This is the first in what I anticipate being a very lengthy series on why I am quite frankly irritated by the much-loved Sci-Fi series "Battlestar Galactica". For a show that has been as underwhelming to me as this one, I've seen more episodes that I'd like to have, leaving me with a bad taste that I cannot cleanse from my palette. So, to start this series I'll focus on one word, and one word only, just to get the ball rolling.
Frak
There is something about this word that I find absolutely infuriating. Everytime one of the characters sputters this expletive my blood pressure rises, my temple starts throbbing, and my teeth clench tighter than Cameron's asshole in Ferris Bueller's Day Off.
I hate this word.
I hate everything it stands for.
And when I talk about what this stands for, I am referring to the writers having one word that can serve as a curse word. I am a big fan of cursing. There is an art to it. There's an artistry to John McClane's foul-mouthed repartee with Hans Gruber and his henchmen. Try to imagine The Big Lebowski without the 200-some F-bombs. Do you think Kevin Smith ever would have garnered an audience with PG-13 dialogue? It sure as shit didn't work when he tried it. And there's a simple beauty to how Elliott Smith works a gentle "fuck" into a song.
In designating "frak" as the seemingly universal curse word, the writers no longer have to look for creative ways to express anger or convey fear or show camaraderie. It is basically an invention to enable laziness.
Now, I don't want to mislead you into thinking that I'm just pissed because this show doesn't curse like "Deadwood". I don't have the expectation that everyone in every show has to run around calling everyone "fucking cocksuckers" while talking to heads in wooden boxes. There are, however, shows on broadcast television that have managed to be very creative when skirting the censors--a rim job joke on "Veronica Mars" springs to mind immediately, as does the last three seconds of the teaser for "The X-Files" episode Bad Blood. By making up one universal curse word, the pleasure of the writers having pulled one over on the censors is gone, having been replaced by one retarded sounding bastardization of the greatest word in the English language. And that's fucked up.

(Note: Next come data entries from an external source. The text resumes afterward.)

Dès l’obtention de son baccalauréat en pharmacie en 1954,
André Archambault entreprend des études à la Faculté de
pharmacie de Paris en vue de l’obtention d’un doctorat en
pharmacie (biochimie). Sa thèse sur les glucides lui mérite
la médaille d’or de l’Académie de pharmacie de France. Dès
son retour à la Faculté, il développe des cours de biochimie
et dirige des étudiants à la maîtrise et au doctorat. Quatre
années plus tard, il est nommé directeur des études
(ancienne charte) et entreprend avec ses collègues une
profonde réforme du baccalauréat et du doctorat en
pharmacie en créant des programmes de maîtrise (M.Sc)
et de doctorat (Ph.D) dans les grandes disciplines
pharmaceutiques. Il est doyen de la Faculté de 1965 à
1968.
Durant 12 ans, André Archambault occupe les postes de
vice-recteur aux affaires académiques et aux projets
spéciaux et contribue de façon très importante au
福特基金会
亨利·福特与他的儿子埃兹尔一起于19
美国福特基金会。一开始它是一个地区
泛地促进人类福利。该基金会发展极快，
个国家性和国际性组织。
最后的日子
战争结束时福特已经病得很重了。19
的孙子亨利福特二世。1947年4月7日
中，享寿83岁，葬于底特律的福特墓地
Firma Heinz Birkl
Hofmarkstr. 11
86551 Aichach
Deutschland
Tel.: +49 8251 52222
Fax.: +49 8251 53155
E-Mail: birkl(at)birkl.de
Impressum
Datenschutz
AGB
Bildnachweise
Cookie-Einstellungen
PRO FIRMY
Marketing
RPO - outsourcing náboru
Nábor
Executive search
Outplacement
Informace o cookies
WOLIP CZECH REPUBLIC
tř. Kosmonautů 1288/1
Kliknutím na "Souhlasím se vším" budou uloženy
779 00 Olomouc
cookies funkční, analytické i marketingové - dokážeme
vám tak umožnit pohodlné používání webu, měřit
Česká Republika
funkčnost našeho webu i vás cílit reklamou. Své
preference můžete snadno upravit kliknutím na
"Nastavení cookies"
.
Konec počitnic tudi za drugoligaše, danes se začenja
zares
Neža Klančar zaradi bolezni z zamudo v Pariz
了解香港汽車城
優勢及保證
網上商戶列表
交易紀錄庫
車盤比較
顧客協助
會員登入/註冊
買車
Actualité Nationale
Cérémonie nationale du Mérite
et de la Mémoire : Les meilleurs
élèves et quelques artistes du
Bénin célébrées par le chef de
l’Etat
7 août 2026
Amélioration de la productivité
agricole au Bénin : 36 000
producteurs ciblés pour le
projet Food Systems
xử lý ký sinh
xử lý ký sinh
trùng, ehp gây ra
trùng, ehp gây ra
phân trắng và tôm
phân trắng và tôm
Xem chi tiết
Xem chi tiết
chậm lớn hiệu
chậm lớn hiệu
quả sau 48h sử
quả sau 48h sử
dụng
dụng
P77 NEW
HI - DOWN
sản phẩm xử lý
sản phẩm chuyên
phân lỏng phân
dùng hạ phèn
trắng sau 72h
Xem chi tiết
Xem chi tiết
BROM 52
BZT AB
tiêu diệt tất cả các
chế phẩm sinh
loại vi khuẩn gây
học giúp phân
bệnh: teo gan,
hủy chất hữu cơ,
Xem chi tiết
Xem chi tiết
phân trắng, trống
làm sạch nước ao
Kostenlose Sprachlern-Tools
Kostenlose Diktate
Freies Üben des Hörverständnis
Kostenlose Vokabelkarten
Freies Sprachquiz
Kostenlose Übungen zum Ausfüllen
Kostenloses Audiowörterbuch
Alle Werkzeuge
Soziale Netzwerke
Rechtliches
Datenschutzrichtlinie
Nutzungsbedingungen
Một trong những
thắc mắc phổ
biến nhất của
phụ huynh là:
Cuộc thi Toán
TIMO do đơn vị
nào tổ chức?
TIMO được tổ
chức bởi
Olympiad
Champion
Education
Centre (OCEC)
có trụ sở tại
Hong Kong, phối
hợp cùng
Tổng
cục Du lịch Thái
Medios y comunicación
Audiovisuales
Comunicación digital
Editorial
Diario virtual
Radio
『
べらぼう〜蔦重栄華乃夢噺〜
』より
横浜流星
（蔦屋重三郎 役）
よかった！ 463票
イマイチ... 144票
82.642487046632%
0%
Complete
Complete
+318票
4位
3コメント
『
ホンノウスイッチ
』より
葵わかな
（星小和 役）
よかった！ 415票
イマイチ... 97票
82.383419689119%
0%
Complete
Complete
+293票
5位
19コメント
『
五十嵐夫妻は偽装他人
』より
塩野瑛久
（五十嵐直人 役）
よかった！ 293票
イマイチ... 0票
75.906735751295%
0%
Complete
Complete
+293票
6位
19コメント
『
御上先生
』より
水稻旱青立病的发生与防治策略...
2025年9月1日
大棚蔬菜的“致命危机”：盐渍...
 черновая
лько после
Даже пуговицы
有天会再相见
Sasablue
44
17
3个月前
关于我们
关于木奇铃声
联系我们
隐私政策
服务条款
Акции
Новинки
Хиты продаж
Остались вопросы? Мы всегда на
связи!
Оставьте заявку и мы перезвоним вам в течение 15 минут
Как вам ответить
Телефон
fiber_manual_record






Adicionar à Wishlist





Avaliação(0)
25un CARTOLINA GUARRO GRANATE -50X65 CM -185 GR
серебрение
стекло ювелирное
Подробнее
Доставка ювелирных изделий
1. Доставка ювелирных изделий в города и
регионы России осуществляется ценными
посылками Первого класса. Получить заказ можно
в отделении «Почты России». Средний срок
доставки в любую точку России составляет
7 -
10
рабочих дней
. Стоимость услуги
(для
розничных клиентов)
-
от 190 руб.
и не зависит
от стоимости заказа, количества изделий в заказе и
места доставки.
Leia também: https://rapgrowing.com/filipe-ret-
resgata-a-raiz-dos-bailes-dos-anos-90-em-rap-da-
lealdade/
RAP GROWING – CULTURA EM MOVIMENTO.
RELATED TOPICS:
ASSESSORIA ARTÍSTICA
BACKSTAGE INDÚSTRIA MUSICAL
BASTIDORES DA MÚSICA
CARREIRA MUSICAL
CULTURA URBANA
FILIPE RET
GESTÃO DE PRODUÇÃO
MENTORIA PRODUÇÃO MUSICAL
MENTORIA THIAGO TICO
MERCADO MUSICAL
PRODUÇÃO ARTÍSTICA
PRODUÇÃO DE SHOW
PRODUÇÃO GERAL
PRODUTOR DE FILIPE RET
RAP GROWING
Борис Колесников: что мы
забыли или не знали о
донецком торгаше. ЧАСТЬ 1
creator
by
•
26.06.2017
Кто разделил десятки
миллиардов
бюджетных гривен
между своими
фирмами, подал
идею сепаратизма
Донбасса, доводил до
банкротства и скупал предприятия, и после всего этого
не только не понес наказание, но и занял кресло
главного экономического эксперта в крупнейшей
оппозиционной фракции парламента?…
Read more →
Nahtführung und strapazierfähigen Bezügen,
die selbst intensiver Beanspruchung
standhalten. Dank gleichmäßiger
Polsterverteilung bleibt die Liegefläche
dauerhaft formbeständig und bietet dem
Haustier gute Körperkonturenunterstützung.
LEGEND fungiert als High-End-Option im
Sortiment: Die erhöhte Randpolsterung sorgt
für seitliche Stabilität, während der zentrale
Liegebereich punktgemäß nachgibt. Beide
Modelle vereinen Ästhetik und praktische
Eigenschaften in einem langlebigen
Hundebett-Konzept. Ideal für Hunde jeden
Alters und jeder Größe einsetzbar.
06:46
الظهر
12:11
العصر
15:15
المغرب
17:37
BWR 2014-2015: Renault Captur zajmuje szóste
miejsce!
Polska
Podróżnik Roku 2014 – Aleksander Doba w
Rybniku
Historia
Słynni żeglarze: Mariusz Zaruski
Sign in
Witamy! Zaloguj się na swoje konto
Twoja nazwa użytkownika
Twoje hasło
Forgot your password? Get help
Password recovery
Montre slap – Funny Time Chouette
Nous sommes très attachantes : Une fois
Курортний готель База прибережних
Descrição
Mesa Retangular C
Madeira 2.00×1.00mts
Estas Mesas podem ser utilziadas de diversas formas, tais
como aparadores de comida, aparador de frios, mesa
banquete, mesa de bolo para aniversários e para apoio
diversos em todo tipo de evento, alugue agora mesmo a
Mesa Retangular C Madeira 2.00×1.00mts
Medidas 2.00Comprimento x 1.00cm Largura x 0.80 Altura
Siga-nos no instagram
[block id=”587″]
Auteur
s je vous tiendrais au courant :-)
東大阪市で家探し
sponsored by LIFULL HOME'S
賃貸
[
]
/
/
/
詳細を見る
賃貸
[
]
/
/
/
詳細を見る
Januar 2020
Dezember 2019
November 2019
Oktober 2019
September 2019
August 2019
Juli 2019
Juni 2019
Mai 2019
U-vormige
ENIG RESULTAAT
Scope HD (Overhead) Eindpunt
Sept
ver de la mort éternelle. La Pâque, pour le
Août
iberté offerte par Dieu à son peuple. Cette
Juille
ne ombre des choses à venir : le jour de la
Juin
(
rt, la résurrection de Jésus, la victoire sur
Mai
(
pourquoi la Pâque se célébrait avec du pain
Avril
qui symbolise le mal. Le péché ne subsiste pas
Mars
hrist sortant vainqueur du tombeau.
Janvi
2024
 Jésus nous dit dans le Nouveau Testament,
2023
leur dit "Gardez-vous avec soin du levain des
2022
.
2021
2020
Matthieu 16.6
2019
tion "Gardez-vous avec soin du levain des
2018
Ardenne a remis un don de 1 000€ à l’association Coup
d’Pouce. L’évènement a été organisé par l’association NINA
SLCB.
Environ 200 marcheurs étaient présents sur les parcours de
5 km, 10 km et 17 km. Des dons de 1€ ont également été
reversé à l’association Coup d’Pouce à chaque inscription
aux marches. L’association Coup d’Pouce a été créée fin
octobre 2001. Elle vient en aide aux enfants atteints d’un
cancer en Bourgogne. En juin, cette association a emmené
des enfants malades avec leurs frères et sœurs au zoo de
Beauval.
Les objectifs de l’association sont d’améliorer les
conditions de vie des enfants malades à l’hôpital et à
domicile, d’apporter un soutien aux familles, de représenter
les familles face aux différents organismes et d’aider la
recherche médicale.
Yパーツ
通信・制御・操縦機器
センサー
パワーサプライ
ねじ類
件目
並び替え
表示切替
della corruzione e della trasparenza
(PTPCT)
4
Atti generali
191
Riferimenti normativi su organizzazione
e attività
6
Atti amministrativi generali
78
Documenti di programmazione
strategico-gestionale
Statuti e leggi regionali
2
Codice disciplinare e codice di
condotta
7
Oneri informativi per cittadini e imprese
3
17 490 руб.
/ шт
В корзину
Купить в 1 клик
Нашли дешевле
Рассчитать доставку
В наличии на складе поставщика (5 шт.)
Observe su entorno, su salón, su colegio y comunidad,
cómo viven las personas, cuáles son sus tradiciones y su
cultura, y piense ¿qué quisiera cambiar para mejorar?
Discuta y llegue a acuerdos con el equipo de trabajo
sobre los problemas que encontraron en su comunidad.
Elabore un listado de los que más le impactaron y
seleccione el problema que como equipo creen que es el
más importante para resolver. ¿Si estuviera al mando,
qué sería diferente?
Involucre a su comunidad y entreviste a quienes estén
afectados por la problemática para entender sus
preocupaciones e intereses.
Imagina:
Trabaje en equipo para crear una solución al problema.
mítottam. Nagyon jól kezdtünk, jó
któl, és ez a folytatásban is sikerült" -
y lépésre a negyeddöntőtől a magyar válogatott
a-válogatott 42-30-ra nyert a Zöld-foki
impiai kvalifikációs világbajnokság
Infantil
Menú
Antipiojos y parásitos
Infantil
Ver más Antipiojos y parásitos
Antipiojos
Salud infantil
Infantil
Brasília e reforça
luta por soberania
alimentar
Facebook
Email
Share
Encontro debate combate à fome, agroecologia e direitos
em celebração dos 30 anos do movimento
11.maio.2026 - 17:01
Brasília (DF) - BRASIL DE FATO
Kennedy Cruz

So now any quasi-nerd who spends his/her time reading up on whatever upcoming project is worthy of creaming one's pants over gets to scour message boards where BSG fans the world over have littered that God damn word all over the place.
The really sad thing is that this invention really just seems to be stealing outright from Joss Whedon and "Firefly" with the Chinese cursing as a way to get around to censorship, which was at least a little inventive and reflective of a Earth that had turned complete melting pot. Adding -ings and -er and -ed to a fake word is just lame.
1 comment:
I like this blog entry. It makes me want to hear a debate between you and D about BSG....I imagine it would not involve the word Frak..considering D has a much more of a potty mouth than you.